Durcan moved to London in 1966, where he worked at the North Thames Gas Board. In 1967, his first collection, Endsville, was published, co-authored with his friend Brian Lynch. That same year, he met his future wife, Nessa O’Neill, at a wedding. They married in 1968 and had two daughters, Sarah and Siabhra. The family moved back to Ireland in the 1970s: O’Neill taught at a men’s prison, while Durcan studied archaeology and medieval history at University College Cork, graduating with first class honors. He continued to write poetry, founding the journal Two River and appearing in other literary magazines. In 1974, he won the Patrick Kavanagh Award; O Westport in the Light of Asia Minor, his first solo collection, was published in 1975.
1982’s The Selected Paul Durcan brought the poet both critical acclaim and international attention. In 1984, Durcan and O’Neill divorced; his collection the following year, The Berlin Wall Café, was a Poetry Book Society choice and is considered among his most significant works. Durcan served as Poet in Residence at New Hampshire’s Frost Place in 1985 and was awarded the Irish American Cultural Institute Poetry Award in 1989. In 1990, he won the Irish Times Irish Literature Prize for Poetry and was named Writer in Residence at Trinity College Dublin in 1990. His collection Daddy, Daddy, examining his troubled dynamic with his father, won the Whitbread Poetry Award in the same year.

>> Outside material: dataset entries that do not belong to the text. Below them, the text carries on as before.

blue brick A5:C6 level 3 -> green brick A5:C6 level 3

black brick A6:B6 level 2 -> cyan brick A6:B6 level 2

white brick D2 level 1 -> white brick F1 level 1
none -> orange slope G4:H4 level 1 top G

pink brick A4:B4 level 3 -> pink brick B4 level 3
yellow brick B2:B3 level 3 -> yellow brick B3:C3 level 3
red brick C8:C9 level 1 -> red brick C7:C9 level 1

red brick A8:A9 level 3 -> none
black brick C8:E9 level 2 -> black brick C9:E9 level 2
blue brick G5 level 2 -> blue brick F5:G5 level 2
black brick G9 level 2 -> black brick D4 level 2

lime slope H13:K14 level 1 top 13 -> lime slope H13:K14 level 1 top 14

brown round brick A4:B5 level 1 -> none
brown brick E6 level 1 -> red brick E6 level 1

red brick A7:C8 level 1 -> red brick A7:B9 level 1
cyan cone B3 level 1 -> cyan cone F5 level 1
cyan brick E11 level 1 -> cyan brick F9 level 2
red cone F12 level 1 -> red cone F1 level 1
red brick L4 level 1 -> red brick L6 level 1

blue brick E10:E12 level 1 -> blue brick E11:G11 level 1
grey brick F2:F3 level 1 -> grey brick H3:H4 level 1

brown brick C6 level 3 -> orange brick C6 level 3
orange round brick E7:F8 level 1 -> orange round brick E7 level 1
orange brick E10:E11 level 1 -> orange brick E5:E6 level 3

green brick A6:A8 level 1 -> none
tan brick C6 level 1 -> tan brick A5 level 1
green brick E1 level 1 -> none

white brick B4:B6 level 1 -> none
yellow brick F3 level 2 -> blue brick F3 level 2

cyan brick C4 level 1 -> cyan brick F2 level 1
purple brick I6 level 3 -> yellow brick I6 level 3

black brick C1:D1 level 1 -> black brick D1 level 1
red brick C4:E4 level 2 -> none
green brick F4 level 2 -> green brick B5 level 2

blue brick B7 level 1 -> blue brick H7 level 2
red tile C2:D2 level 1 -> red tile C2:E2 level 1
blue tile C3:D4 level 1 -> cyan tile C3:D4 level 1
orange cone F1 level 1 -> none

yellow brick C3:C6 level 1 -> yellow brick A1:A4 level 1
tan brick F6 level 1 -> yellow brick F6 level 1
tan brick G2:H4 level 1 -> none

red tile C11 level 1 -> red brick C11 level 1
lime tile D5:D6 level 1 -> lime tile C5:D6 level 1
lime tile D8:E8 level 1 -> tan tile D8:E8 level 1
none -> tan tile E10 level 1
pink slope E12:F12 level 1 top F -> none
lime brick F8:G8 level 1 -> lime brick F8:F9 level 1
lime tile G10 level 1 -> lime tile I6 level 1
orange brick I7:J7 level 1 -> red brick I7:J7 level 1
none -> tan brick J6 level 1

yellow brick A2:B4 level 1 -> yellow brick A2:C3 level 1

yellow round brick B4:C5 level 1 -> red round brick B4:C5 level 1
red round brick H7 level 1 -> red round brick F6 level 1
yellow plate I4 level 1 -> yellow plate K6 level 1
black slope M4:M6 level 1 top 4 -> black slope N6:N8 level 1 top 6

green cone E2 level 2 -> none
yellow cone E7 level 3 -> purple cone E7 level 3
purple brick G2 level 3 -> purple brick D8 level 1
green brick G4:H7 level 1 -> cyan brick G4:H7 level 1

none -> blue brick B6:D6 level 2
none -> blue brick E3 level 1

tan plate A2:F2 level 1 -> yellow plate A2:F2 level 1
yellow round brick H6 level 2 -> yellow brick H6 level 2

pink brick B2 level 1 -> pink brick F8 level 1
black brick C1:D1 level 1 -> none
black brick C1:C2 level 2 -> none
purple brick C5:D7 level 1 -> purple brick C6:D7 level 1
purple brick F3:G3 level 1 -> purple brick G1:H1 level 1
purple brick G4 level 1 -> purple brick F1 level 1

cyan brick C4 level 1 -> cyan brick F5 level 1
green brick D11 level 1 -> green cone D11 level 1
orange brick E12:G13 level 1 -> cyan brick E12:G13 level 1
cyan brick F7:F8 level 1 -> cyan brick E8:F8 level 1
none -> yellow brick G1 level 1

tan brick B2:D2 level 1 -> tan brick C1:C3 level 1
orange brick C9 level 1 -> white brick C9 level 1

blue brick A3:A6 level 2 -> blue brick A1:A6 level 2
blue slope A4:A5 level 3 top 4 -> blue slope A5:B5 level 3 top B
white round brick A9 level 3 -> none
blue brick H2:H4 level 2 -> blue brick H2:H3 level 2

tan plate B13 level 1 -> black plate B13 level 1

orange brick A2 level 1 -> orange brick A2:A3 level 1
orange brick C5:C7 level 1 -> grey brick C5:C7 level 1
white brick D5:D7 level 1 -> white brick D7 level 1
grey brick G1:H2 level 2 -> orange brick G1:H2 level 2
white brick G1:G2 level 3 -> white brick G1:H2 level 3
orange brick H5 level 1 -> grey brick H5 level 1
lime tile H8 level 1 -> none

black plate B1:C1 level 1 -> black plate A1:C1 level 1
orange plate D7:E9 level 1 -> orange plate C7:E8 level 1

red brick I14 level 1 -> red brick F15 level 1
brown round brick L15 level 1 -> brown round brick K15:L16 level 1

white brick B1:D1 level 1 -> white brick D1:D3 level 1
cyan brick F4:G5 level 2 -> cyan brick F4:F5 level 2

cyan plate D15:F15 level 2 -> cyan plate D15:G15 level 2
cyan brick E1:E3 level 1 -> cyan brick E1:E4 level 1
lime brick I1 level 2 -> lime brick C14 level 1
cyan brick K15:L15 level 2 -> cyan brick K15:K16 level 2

Durcan is celebrated as a major voice in Irish poetry, known for his sharp satirical voice and his willingness to grapple with Ireland’s often-turbulent religious, cultural, and political conflicts. According to Eve Patten in Contemporary Writers (British Council, 2008), Durcan has been “renowned as both an outspoken critic of his native country, and as a chronicler of its emergence from the repressions of the 1950s to the contradictions of the present day.” A member of Aosdána, Durcan was Ireland Professor of Poetry from 2004 to 2007. He performed weekly national addresses on RTÉ Radio 1’s Today with Pat Kenny in the early 2000s and has collaborated with both musicians and artists, including with Van Morrison on his 1990 album Enlightenment. Durcan has been awarded honorary degrees from both Trinity College, Dublin, and University College Dublin. Several of his poems appear in Ireland’s Leaving Certificate. His most recent collection was 2015’s The Days of Surprise (Harvill Secker).